(Recorded data)
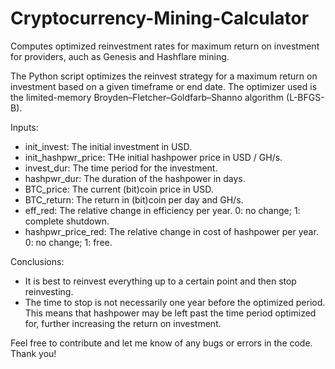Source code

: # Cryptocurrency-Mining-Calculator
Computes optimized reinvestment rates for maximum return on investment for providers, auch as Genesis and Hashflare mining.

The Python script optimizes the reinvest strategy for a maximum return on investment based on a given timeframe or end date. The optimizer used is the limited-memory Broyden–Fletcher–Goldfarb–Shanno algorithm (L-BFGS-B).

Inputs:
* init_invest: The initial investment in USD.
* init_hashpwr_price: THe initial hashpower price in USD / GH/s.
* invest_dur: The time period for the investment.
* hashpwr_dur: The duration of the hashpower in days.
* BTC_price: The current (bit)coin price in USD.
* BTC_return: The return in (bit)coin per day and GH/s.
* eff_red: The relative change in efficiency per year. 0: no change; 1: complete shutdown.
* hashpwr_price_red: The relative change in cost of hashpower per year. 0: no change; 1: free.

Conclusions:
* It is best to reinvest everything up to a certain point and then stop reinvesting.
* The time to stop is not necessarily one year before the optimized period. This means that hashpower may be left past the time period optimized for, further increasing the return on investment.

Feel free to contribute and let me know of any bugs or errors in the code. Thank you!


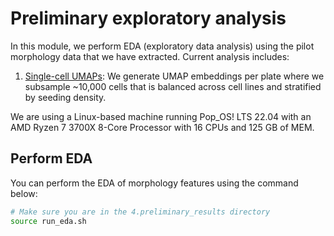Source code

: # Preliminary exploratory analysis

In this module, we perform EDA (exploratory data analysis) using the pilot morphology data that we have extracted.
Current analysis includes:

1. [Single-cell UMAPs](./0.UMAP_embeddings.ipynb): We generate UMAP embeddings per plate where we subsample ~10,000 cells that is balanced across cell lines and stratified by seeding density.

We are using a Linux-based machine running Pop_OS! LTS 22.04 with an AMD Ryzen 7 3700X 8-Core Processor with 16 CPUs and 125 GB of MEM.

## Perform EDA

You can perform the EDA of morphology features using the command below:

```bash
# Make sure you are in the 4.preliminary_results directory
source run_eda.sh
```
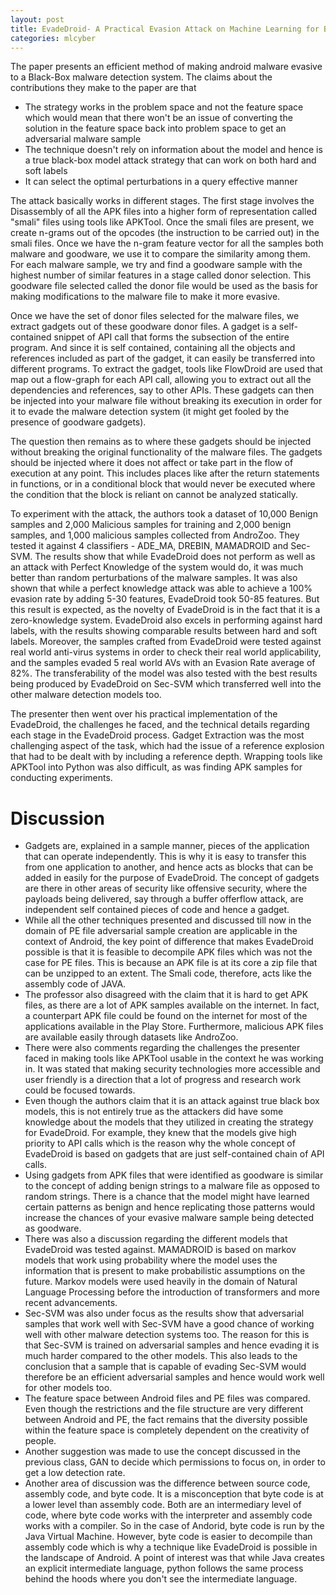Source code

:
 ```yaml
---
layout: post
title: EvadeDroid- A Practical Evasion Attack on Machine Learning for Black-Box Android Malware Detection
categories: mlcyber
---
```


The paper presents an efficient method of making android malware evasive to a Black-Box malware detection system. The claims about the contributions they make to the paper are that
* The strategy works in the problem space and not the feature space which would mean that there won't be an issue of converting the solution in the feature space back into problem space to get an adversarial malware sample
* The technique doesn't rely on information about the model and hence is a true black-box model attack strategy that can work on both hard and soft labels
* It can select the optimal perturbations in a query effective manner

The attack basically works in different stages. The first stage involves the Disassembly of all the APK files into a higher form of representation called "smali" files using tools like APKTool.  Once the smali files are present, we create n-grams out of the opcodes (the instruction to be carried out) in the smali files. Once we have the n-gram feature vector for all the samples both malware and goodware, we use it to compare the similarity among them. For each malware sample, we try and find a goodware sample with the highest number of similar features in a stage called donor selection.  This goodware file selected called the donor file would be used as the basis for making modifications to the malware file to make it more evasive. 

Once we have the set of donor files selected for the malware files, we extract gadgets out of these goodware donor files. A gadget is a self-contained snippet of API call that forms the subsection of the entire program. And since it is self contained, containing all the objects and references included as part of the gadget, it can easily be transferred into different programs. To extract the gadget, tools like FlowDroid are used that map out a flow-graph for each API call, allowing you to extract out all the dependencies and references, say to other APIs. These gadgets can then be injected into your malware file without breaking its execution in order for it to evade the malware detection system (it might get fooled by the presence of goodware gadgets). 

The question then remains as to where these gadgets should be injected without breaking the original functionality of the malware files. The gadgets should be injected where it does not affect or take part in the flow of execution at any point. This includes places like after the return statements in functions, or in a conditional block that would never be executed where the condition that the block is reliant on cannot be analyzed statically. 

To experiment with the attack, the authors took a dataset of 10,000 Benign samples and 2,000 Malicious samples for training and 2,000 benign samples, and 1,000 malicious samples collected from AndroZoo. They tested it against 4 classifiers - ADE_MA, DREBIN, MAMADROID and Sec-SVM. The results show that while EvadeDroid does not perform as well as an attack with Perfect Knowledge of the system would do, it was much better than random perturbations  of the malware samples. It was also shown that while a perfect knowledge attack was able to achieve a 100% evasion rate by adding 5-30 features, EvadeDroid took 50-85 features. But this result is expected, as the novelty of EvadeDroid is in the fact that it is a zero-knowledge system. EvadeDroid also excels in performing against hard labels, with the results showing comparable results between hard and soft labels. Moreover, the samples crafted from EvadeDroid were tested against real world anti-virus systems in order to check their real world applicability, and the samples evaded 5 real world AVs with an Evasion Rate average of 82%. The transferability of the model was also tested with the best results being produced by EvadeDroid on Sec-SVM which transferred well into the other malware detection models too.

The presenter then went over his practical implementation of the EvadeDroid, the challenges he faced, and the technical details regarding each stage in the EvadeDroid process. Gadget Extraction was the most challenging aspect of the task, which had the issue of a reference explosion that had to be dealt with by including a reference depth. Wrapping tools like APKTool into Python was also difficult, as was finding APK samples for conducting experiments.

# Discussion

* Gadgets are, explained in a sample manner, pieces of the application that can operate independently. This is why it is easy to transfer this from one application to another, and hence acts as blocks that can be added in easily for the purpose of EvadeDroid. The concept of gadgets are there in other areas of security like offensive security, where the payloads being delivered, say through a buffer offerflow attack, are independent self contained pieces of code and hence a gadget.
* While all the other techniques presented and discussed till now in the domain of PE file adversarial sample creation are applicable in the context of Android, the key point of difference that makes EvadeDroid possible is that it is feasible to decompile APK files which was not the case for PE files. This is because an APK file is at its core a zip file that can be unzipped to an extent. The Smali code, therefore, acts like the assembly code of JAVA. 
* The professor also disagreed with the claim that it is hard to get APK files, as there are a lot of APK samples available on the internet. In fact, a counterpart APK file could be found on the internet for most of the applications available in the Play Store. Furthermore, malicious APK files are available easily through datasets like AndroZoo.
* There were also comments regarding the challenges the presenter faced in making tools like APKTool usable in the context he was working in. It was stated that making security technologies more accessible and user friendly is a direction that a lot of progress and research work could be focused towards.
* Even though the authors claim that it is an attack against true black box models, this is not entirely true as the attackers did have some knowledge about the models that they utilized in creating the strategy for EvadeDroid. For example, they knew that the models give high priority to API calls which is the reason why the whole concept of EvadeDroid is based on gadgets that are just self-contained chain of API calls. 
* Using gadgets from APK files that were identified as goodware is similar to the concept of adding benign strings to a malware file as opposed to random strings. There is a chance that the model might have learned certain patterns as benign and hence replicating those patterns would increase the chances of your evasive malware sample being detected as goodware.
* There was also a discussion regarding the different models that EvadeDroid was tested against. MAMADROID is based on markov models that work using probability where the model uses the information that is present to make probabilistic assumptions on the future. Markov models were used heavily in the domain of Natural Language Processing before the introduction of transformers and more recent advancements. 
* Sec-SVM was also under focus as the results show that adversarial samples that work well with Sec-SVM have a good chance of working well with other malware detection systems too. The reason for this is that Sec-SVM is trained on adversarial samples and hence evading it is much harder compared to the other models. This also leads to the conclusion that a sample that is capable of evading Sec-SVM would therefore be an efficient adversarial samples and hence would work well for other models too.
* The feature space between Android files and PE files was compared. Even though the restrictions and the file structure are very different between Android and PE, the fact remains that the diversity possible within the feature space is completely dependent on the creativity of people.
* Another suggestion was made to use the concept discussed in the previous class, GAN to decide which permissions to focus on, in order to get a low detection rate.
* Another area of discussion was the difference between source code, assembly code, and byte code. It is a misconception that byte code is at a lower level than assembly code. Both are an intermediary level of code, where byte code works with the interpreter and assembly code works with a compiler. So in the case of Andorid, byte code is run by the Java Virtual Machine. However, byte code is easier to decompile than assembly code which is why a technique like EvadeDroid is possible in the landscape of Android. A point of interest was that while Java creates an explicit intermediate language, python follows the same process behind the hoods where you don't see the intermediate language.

* * *

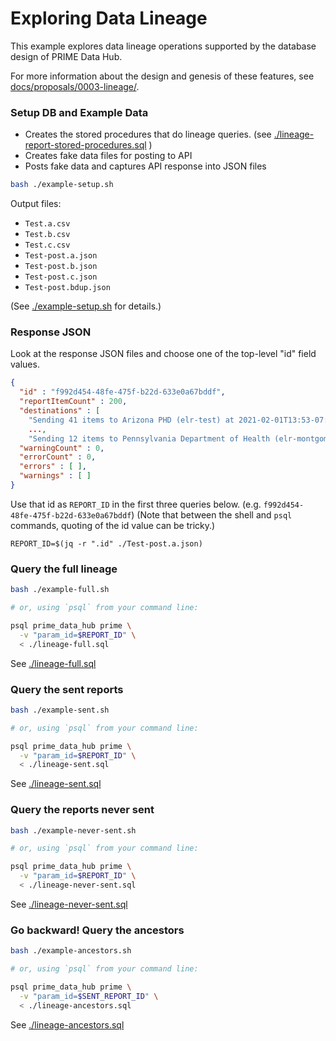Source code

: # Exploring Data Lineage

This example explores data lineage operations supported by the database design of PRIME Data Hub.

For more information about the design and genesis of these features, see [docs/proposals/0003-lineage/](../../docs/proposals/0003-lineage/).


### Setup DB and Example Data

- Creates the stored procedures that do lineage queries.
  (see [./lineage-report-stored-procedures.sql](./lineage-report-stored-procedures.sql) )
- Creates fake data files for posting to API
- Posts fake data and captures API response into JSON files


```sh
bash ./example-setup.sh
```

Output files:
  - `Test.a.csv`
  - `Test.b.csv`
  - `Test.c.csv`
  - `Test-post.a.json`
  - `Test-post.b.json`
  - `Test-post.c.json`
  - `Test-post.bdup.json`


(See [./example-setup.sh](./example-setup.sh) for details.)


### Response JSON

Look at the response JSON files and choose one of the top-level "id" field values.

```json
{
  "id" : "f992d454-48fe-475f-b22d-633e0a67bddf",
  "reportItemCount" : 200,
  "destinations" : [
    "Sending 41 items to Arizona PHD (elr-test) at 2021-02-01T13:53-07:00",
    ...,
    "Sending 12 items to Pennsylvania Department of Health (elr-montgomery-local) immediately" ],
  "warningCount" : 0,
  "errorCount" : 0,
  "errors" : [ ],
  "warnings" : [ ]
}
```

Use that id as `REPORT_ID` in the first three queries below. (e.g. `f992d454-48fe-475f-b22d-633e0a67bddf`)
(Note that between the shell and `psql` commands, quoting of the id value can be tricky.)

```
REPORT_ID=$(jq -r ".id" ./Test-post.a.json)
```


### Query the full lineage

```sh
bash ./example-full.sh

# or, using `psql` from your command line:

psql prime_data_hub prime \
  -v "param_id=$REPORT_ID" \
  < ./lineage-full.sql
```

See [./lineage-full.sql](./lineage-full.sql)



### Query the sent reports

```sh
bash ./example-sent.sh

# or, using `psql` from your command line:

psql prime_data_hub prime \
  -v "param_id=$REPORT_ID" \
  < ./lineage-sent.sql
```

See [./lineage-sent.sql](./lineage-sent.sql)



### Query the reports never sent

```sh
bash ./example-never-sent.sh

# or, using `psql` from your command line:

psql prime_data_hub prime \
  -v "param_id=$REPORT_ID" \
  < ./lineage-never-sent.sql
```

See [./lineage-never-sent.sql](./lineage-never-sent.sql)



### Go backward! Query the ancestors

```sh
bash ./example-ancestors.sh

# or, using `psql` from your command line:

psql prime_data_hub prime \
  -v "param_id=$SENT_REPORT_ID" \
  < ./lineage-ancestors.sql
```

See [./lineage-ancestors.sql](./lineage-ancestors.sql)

---

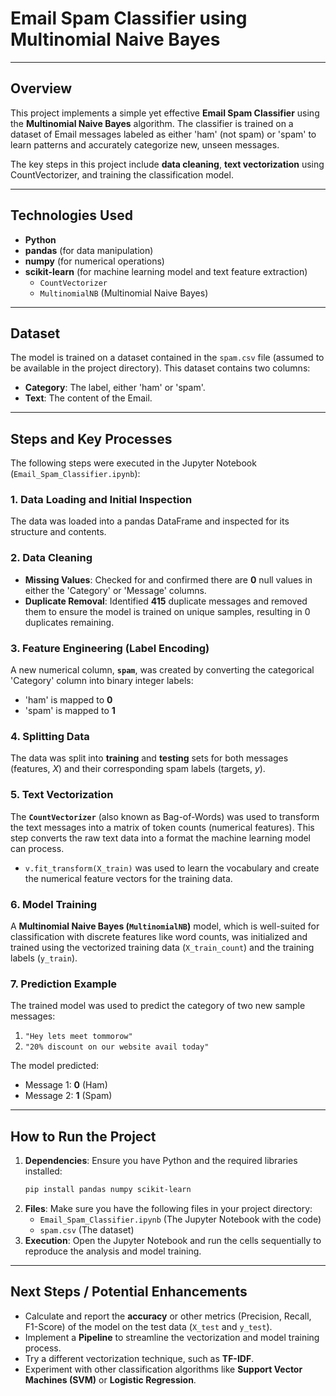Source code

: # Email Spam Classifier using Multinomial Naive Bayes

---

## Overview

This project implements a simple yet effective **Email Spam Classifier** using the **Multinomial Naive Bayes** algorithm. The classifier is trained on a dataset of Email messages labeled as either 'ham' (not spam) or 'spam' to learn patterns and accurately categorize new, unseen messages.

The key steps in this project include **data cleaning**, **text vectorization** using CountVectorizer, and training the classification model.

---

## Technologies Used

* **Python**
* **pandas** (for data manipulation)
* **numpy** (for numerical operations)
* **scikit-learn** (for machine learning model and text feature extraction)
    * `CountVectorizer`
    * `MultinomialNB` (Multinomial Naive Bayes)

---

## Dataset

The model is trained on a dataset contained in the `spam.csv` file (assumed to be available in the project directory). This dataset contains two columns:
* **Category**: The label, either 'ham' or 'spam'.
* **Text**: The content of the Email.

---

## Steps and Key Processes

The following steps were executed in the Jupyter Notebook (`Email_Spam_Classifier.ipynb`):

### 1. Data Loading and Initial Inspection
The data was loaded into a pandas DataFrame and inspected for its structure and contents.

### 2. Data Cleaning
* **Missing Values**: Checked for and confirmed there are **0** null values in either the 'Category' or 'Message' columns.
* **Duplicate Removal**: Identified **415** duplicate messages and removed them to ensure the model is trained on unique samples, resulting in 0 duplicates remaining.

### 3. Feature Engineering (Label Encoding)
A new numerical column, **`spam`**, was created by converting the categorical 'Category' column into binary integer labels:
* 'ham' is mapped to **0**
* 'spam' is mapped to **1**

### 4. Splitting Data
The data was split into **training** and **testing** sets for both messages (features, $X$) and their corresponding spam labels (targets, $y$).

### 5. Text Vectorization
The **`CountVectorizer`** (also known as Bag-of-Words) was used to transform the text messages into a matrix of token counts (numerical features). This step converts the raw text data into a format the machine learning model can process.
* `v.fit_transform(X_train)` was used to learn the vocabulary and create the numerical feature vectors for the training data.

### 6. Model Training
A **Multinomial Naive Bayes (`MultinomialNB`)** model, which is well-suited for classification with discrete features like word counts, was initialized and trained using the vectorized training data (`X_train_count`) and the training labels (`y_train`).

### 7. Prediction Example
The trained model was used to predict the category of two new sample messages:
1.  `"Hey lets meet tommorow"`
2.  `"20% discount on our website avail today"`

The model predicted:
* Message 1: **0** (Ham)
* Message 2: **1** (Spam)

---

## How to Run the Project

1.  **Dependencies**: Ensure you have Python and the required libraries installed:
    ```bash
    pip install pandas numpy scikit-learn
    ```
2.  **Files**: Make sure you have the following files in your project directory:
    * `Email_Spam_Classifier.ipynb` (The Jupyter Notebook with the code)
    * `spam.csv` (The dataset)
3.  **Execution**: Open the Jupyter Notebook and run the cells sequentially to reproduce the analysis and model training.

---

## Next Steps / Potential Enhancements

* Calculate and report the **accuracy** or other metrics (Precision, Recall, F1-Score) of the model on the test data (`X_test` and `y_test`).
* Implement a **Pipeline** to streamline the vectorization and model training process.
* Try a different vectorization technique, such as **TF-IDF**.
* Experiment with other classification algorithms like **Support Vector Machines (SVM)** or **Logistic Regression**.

Task description: Looking at the records above, return exactly the lines from the line with "A new numerical" to the line with "model can process.", both ends included.

Task response:
A new numerical column, **`spam`**, was created by converting the categorical 'Category' column into binary integer labels:
* 'ham' is mapped to **0**
* 'spam' is mapped to **1**

### 4. Splitting Data
The data was split into **training** and **testing** sets for both messages (features, $X$) and their corresponding spam labels (targets, $y$).

### 5. Text Vectorization
The **`CountVectorizer`** (also known as Bag-of-Words) was used to transform the text messages into a matrix of token counts (numerical features). This step converts the raw text data into a format the machine learning model can process.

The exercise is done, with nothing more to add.